A precise reproduction of every record below is needed, minus the pictures.

Version comparison data:
- - - - -
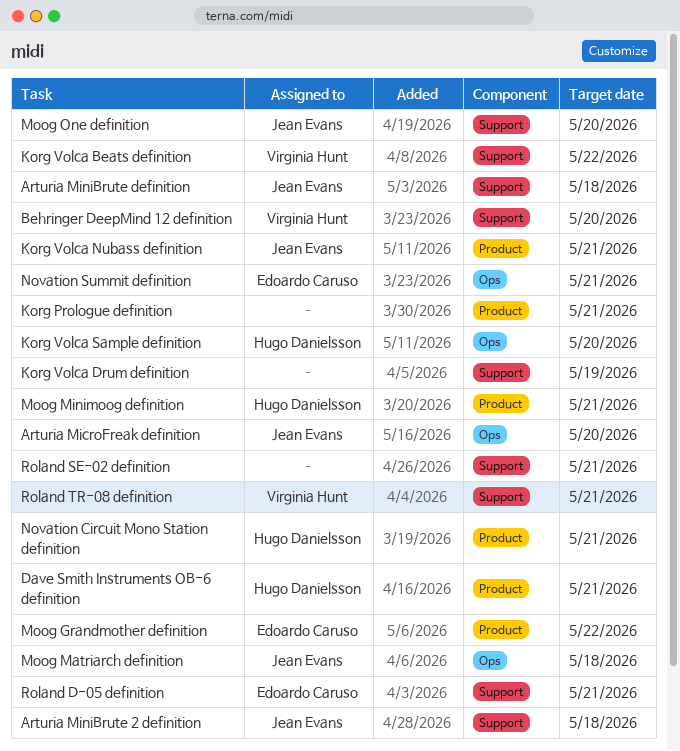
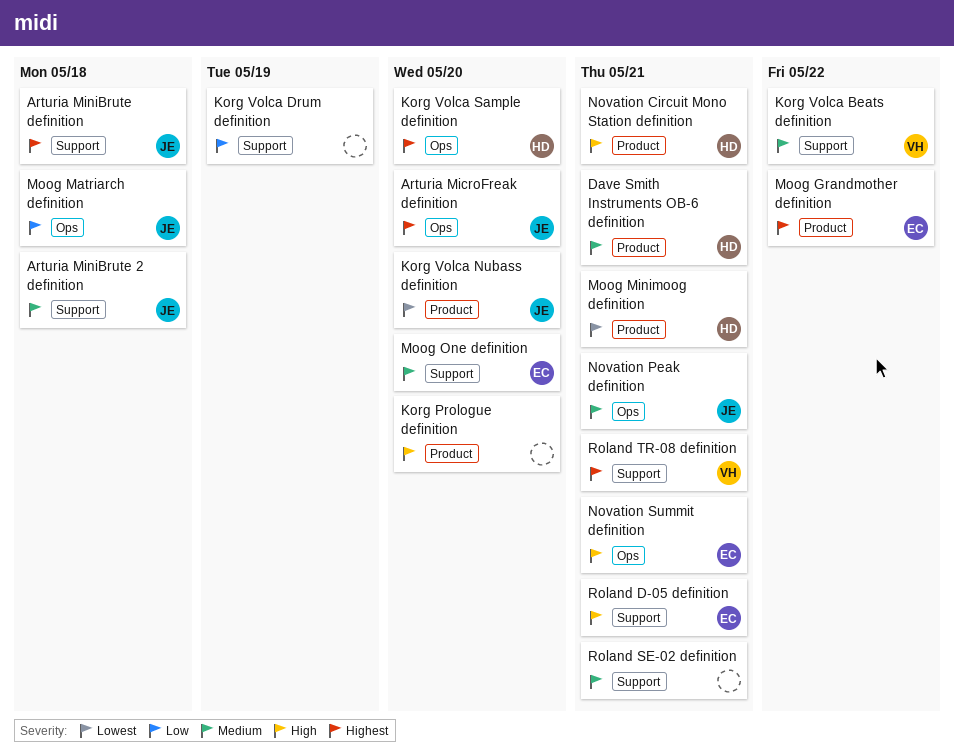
Behringer DeepMind 12 definition: present -> none
Korg Prologue definition, due: May 21 -> May 20
Korg Volca Nubass definition, due: May 21 -> May 20
Moog One definition, owner: Jean Evans -> Edoardo Caruso
Novation Peak definition: none -> present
- - - - -
RESPONSE AREA
Behringer DeepMind 12 definition: present -> none
Korg Prologue definition, due: May 21 -> May 20
Korg Volca Nubass definition, due: May 21 -> May 20
Moog One definition, owner: Jean Evans -> Edoardo Caruso
Novation Peak definition: none -> present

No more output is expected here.